What You Should Know:
– With chronic disease rates rising and nearly one in four heart failure patients readmitted to the hospital within 30 days of discharge, healthcare systems face ongoing challenges in reducing hospital stays and readmissions. To address this critical gap, the American Heart Association has launched American Heart Association Connected Care™, Powered by Cadence. This new virtual care program delivers ongoing heart and cardiometabolic care to patients at home after their hospital stay.
– The program integrates with hospital discharge workflows, allowing hospitals to refer eligible patients to the program before they are discharged. Cadence then enrolls patients, provides them with monitoring devices, and offers ongoing clinical support.
Connected Care Program Impact
American Heart Association Connected Care aims to improve patient outcomes and reduce avoidable hospitalizations by providing proactive, personalized support outside of the hospital setting. According to John Meiners, chief of mission-aligned businesses at the American Heart Association, the program combines advanced remote patient monitoring with the association’s expertise in guideline-directed care to extend the high-quality care that hospitals provide.
The program’s goals include:
- Reducing 30-day readmissions by providing timely interventions for patients and their families.
- Supporting heart failure patients from hospital admission through safe discharge and recovery at home.

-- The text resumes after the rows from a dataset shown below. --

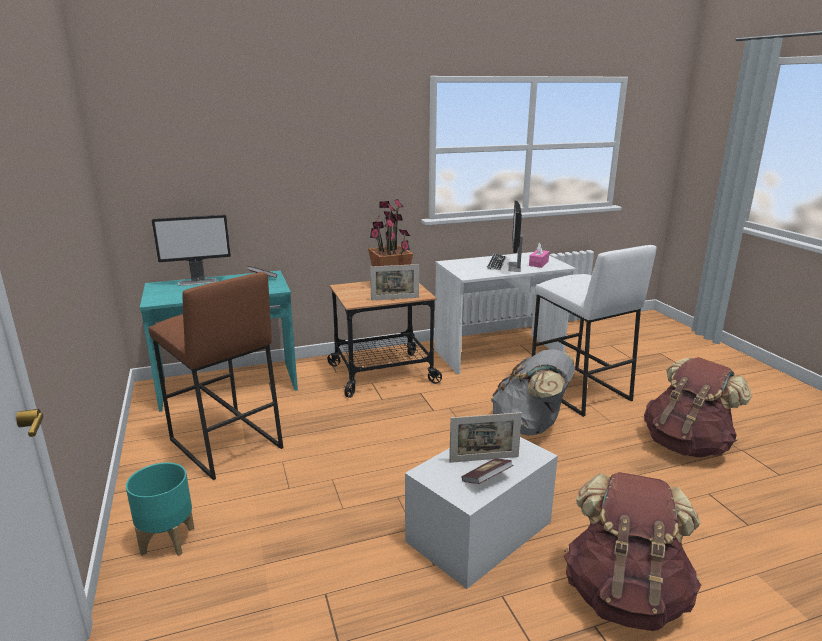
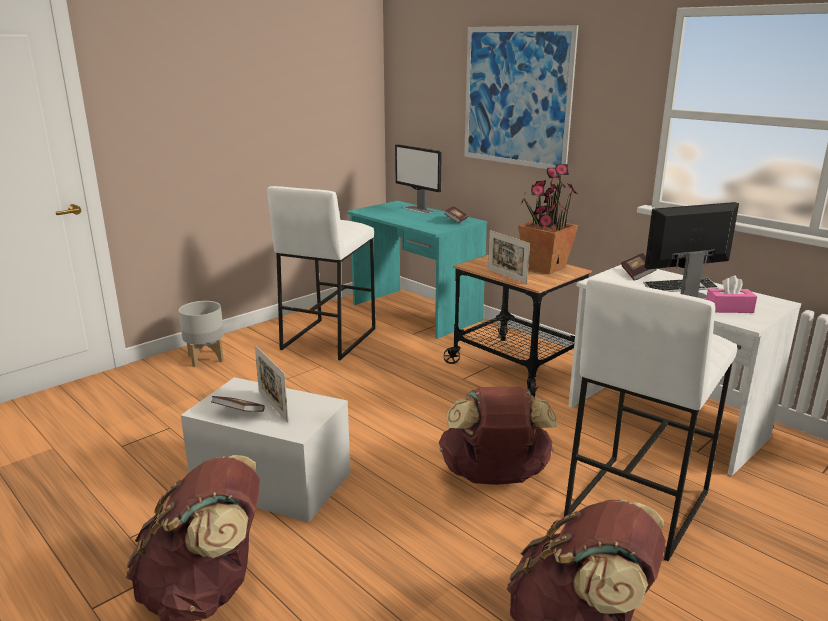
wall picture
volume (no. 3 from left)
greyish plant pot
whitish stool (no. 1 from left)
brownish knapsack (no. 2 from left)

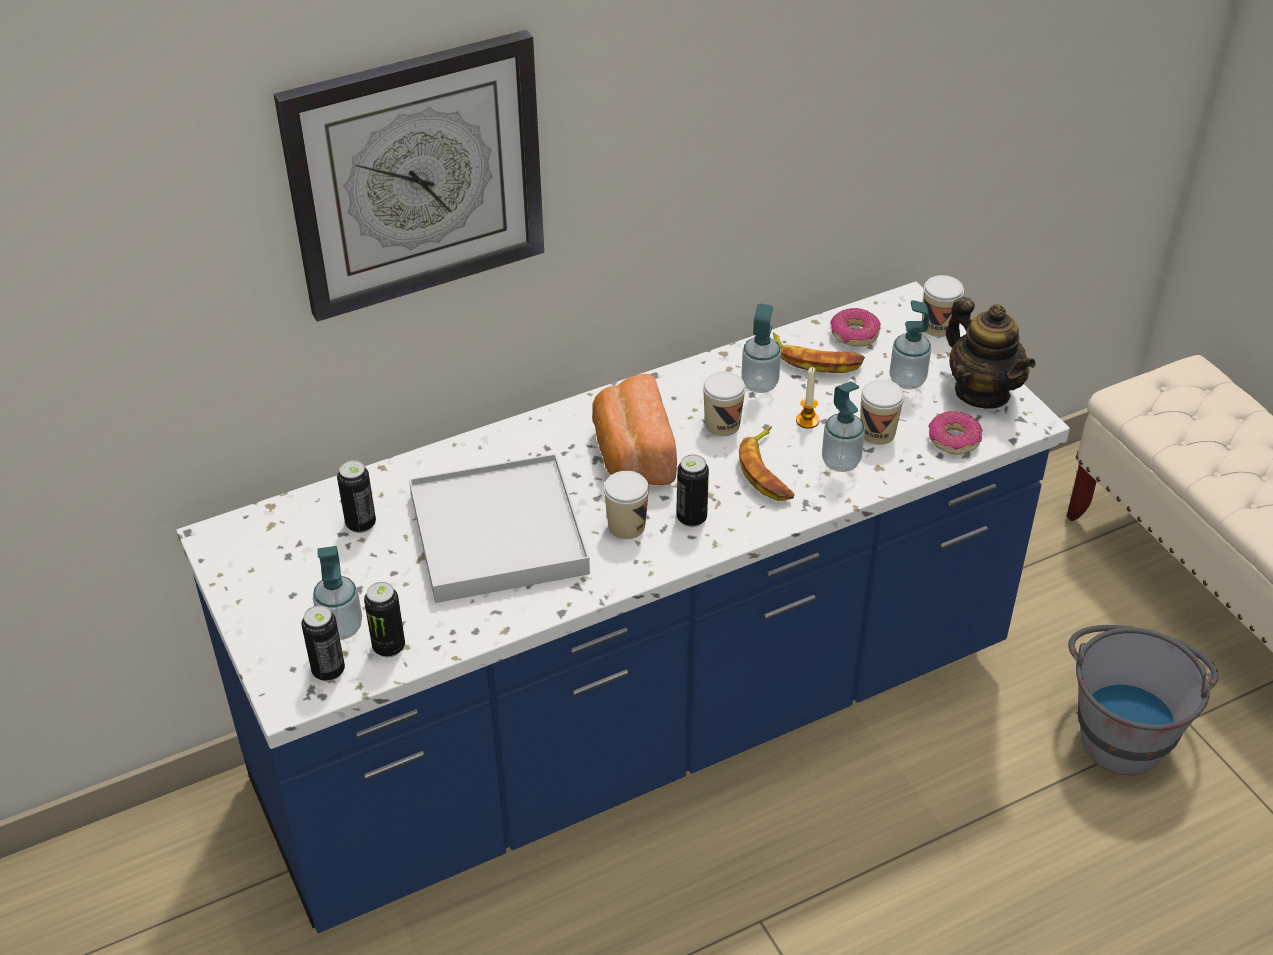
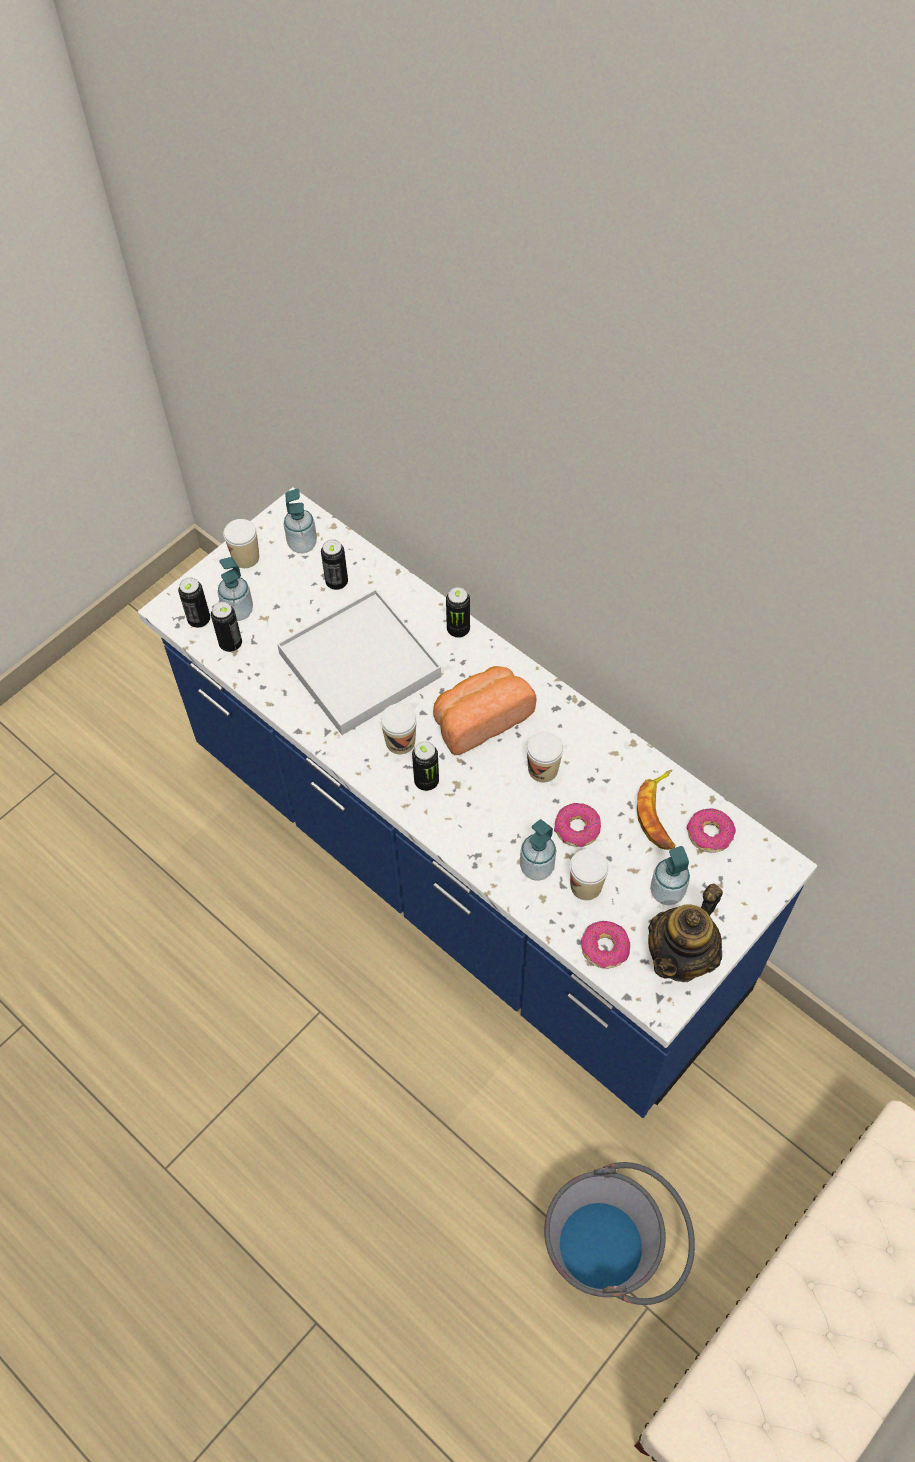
wall clock
banana (no. 1 from left in the first image)
sealed can (no. 5 from left)
liquid soap bottle (no. 2 from left)
cup (no. 1 from left)
doughnut (no. 1 from left)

- Bringing care to more communities by delivering personalized support beyond hospital walls.
The Connected Care pilot program is currently underway at four hospitals:
- Texas Health Allen, Texas Health Resources – Allen, Texas
- Rutherford Regional Health System, Lifepoint Health – Rutherfordton, N.C.

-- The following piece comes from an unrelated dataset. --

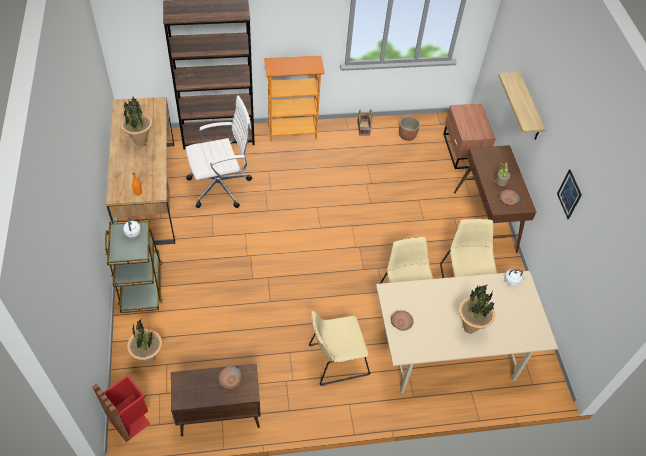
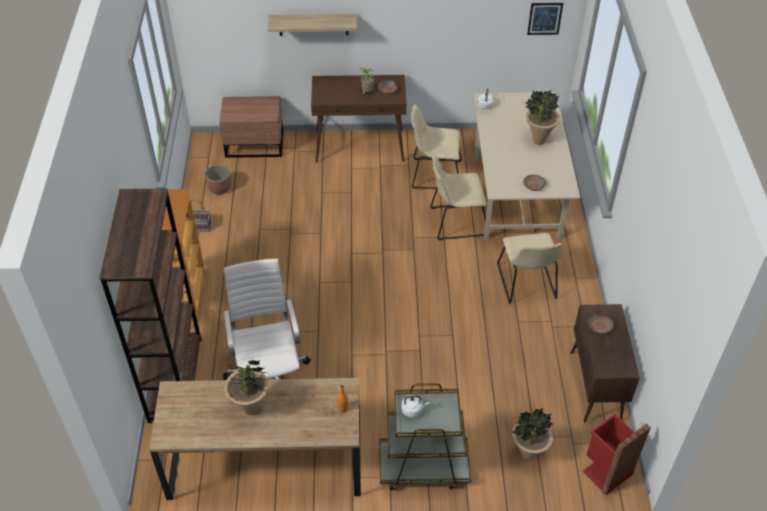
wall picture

- Frye Regional Medical Center, Lifepoint Health – Hickory, N.C.
- Community Hospital of the Monterey Peninsula, Montage Health – Monterey, Calif.
Dr. Marat Fudim, a heart failure cardiologist at Duke University Medical Center, noted that remote patient monitoring allows clinicians to “bridge that gap by keeping a close eye on patients’ health while they’re at home, avoiding unnecessary hospitalizations and achieving better long-term outcomes”. The program is currently being piloted at four hospitals: Texas Health Allen, Rutherford Regional Health System, Frye Regional Medical Center, and Community Hospital of the Monterey Peninsula.